*** Records provided Section Begins ***
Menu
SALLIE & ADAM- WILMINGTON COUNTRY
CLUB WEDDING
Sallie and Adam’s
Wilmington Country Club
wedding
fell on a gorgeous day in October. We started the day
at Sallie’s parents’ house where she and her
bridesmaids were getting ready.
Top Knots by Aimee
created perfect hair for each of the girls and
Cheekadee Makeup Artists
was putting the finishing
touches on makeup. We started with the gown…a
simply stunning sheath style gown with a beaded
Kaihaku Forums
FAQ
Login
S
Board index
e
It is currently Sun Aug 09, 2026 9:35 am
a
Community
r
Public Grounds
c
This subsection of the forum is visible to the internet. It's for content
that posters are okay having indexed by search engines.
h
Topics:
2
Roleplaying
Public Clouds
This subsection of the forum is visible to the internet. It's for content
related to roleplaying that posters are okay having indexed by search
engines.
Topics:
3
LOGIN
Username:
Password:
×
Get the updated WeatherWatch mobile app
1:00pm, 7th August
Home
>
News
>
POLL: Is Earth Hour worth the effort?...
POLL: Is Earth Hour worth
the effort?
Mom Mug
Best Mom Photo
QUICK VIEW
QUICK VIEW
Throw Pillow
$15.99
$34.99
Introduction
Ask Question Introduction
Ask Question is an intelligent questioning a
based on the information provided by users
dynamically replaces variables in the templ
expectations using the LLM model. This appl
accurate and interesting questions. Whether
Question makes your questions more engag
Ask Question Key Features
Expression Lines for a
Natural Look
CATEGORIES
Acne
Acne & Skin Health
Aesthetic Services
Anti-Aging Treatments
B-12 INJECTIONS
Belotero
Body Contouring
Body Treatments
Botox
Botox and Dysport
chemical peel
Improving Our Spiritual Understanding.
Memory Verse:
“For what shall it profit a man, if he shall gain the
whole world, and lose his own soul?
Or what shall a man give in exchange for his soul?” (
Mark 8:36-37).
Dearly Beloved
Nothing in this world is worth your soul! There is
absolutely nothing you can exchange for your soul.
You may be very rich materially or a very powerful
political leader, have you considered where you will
*** Records provided Section Ends ***
* Requirement *
Extract the data, unchanged, from its very first line down through the line containing "Cheekadee Makeup Artists", including that line.

* Output *
Menu
SALLIE & ADAM- WILMINGTON COUNTRY
CLUB WEDDING
Sallie and Adam’s
Wilmington Country Club
wedding
fell on a gorgeous day in October. We started the day
at Sallie’s parents’ house where she and her
bridesmaids were getting ready.
Top Knots by Aimee
created perfect hair for each of the girls and
Cheekadee Makeup Artists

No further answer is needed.